• **WHAT TO PRODUCE**
Scan the data. Collect each line that contains the word "wrist".

• **LISTED ENTRIES**
# # # # #
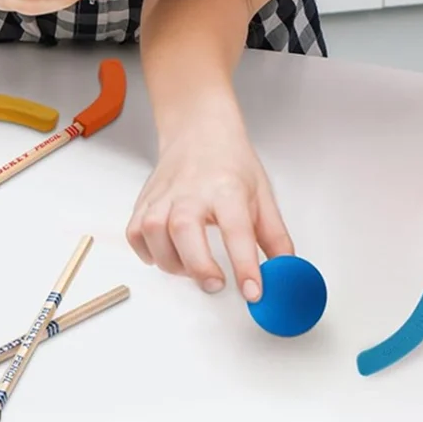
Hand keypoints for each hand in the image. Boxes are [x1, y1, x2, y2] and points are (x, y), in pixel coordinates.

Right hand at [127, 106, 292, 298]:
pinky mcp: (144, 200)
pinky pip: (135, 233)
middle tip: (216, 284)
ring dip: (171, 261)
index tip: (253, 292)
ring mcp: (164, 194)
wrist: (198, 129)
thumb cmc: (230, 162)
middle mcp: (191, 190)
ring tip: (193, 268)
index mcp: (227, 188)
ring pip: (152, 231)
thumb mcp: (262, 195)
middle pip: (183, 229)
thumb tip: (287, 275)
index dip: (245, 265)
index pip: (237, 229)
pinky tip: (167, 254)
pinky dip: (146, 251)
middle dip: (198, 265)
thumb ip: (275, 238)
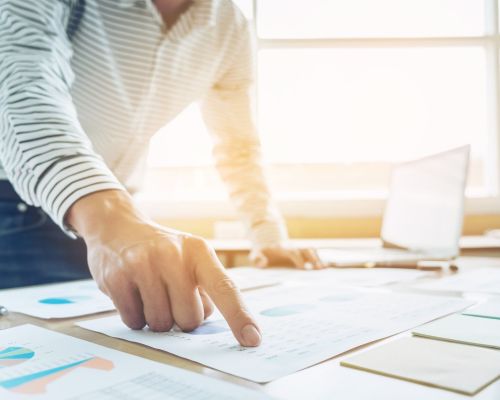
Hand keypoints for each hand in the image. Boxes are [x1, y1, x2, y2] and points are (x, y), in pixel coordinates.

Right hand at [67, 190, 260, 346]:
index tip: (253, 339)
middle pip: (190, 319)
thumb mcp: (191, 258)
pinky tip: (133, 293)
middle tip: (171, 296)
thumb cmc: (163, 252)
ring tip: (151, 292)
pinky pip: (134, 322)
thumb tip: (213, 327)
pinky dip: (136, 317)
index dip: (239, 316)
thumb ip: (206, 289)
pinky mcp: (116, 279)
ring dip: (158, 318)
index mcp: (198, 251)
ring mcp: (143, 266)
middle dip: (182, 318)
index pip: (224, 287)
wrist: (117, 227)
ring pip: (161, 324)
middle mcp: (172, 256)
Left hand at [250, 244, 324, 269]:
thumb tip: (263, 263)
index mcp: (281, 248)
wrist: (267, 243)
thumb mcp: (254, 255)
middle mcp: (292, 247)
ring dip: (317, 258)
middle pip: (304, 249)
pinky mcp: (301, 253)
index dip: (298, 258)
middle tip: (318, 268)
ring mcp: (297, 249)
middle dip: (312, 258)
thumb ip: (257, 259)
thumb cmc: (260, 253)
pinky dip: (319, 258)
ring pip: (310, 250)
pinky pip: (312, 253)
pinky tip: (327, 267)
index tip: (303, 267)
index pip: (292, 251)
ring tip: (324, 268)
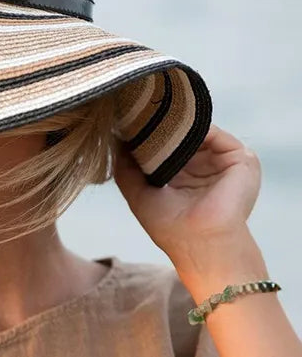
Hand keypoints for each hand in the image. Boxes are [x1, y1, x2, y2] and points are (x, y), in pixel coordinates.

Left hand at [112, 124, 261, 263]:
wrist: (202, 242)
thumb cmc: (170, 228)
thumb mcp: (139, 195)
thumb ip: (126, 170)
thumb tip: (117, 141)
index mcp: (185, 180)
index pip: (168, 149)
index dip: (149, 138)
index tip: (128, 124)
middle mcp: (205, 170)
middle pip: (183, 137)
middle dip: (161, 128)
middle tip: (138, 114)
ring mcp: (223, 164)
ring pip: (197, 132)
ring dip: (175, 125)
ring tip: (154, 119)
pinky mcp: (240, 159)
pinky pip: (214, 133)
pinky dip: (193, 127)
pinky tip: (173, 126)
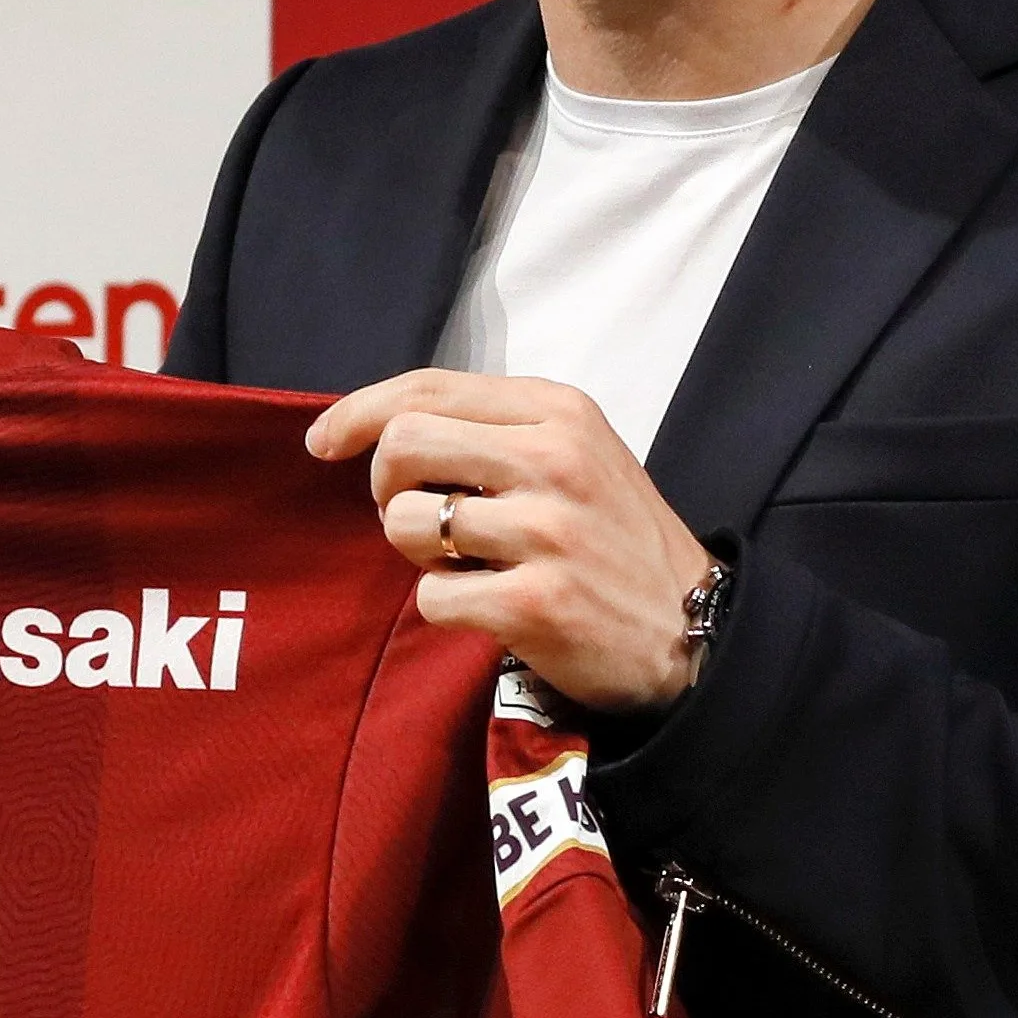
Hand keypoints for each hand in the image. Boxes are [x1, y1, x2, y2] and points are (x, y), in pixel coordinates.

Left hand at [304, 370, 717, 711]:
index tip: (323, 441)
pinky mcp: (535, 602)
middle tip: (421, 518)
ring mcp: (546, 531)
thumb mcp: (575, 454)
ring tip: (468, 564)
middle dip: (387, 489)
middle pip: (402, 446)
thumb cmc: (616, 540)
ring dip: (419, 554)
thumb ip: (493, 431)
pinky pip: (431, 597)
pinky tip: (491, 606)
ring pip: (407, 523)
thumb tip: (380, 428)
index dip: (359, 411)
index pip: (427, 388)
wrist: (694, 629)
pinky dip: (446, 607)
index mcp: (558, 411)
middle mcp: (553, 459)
# # # # #
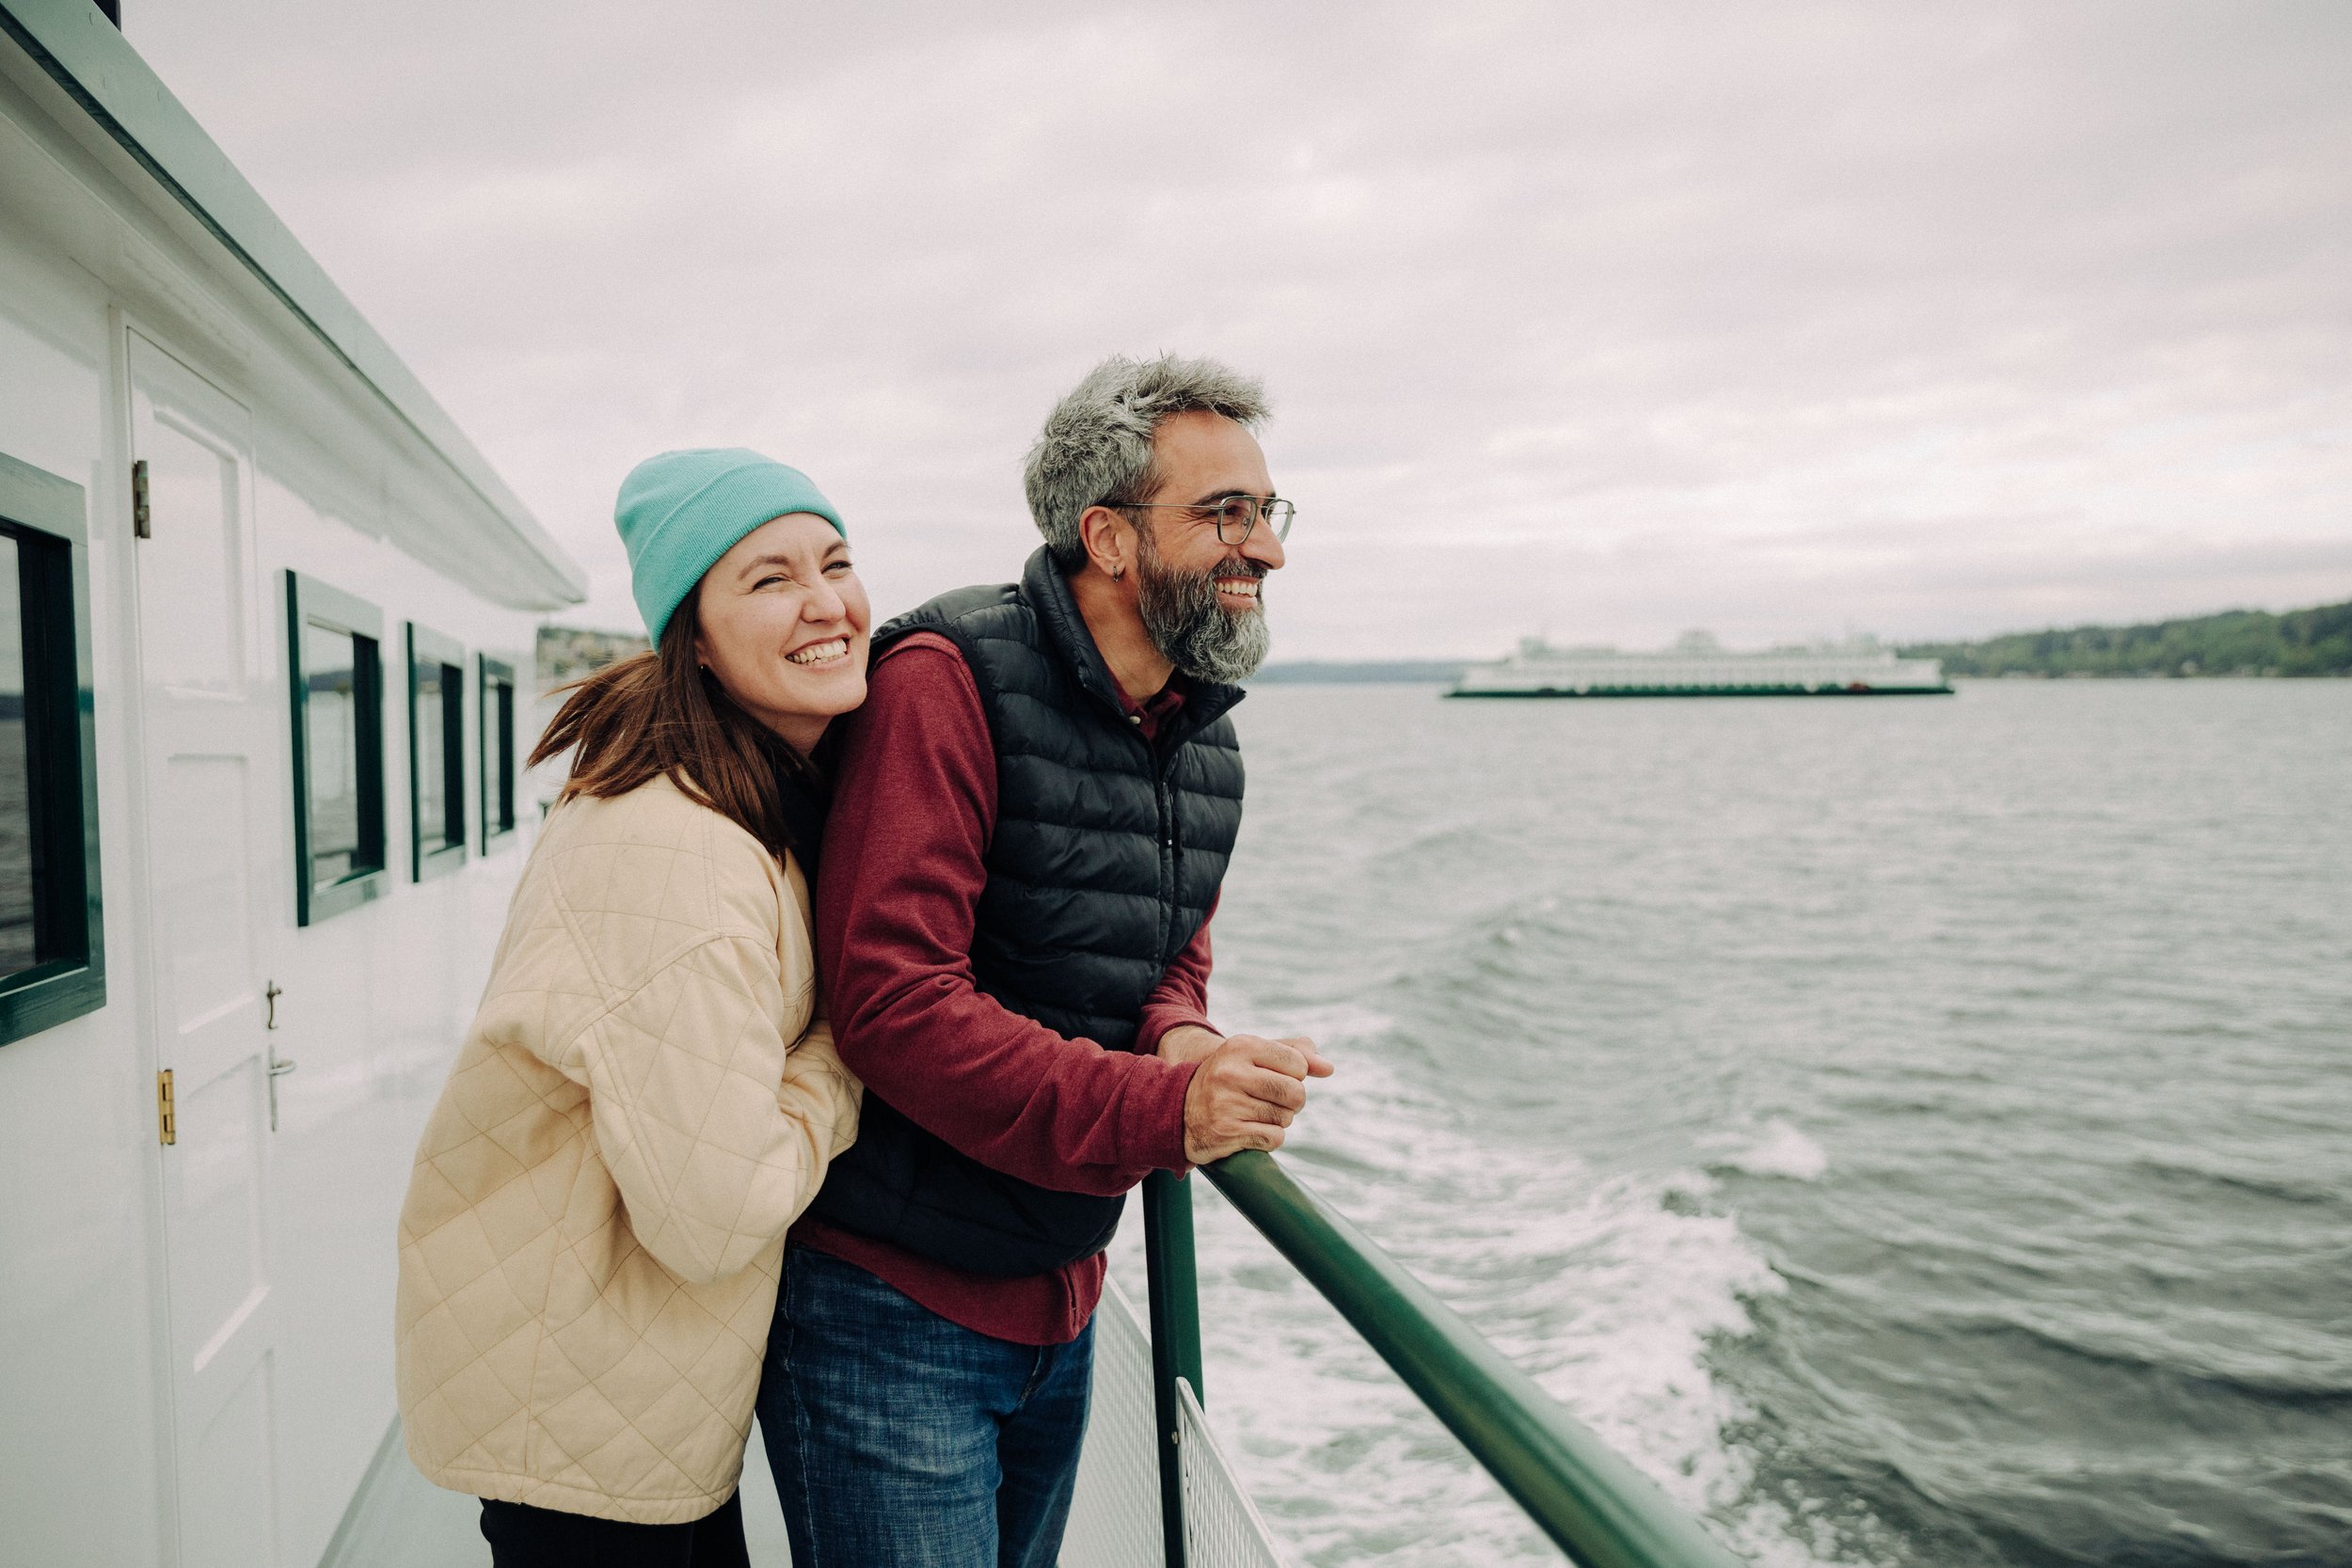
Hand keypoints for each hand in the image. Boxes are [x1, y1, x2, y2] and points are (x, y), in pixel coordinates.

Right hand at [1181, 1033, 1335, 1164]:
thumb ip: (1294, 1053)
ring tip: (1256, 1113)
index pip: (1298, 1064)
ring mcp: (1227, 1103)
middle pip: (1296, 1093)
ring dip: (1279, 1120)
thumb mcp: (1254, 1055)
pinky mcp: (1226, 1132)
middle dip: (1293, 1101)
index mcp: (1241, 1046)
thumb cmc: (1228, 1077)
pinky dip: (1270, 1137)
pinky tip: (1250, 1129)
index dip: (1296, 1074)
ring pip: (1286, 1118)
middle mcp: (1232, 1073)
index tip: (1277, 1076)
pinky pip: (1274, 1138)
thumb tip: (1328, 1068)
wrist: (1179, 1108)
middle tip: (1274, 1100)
# # # # #
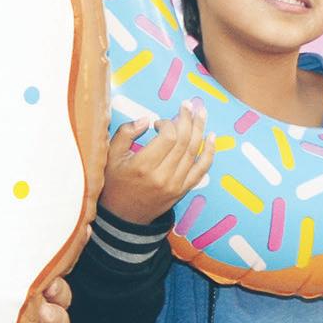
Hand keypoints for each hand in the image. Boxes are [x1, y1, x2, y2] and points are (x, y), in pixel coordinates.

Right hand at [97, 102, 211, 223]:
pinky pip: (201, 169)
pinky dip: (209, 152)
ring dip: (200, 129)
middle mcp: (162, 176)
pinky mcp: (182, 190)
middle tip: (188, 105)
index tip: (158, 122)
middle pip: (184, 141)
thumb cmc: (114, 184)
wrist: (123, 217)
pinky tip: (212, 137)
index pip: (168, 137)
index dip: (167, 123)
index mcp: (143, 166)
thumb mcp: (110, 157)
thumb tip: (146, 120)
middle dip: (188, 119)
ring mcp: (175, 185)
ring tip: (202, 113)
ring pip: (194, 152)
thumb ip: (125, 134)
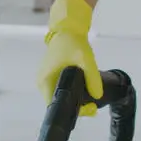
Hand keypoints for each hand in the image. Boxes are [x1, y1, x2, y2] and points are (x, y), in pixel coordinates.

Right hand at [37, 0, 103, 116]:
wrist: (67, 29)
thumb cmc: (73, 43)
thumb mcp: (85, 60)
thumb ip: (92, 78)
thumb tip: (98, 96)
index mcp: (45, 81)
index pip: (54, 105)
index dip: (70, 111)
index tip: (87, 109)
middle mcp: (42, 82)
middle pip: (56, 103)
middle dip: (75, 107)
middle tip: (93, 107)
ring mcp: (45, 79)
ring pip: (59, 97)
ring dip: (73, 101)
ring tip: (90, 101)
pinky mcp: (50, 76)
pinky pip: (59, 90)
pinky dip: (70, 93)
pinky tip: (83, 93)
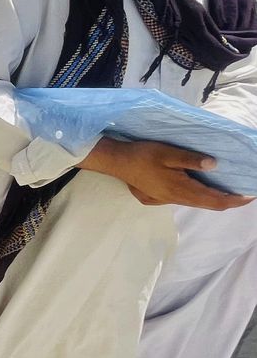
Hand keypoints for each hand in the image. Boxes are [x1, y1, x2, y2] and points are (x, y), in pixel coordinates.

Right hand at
# # # # #
• **RESPONSE TO THE TASK**
wrist: (198, 129)
wrist: (117, 227)
wrist: (267, 243)
wrist: (202, 242)
wrist: (694, 629)
wrist: (1179, 1108)
wrist: (123, 217)
wrist: (67, 29)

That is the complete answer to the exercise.